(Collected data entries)
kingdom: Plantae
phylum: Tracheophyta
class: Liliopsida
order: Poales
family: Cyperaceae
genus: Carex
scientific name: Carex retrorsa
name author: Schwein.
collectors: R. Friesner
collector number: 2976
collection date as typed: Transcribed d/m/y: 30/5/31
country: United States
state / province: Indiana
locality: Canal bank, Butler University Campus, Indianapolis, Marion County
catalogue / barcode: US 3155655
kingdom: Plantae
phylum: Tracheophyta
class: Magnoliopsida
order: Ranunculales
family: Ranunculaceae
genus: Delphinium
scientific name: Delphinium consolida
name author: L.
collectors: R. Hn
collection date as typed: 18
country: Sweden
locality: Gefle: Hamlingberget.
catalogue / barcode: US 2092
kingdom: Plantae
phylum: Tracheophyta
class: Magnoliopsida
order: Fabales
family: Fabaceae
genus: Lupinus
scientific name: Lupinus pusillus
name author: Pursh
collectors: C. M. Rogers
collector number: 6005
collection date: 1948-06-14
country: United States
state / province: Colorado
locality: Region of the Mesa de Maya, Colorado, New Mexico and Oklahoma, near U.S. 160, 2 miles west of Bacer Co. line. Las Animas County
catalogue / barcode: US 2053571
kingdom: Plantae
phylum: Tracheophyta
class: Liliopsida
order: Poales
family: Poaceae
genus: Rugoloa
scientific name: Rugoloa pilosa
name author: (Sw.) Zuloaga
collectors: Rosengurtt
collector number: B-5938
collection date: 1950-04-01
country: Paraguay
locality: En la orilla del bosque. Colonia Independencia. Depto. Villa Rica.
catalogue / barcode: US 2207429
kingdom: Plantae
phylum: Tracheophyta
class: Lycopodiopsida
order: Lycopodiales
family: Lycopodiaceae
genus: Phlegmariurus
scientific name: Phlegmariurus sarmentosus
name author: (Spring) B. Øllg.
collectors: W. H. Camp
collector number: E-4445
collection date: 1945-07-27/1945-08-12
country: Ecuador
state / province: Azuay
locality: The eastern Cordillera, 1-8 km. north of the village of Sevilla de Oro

◆ **Your instructions**:
Repeat the lines from the one containing "collectors: Rosengurtt" through the last line of the rows, inclusive.

◆ **Correct response**:
collectors: Rosengurtt
collector number: B-5938
collection date: 1950-04-01
country: Paraguay
locality: En la orilla del bosque. Colonia Independencia. Depto. Villa Rica.
catalogue / barcode: US 2207429
kingdom: Plantae
phylum: Tracheophyta
class: Lycopodiopsida
order: Lycopodiales
family: Lycopodiaceae
genus: Phlegmariurus
scientific name: Phlegmariurus sarmentosus
name author: (Spring) B. Øllg.
collectors: W. H. Camp
collector number: E-4445
collection date: 1945-07-27/1945-08-12
country: Ecuador
state / province: Azuay
locality: The eastern Cordillera, 1-8 km. north of the village of Sevilla de Oro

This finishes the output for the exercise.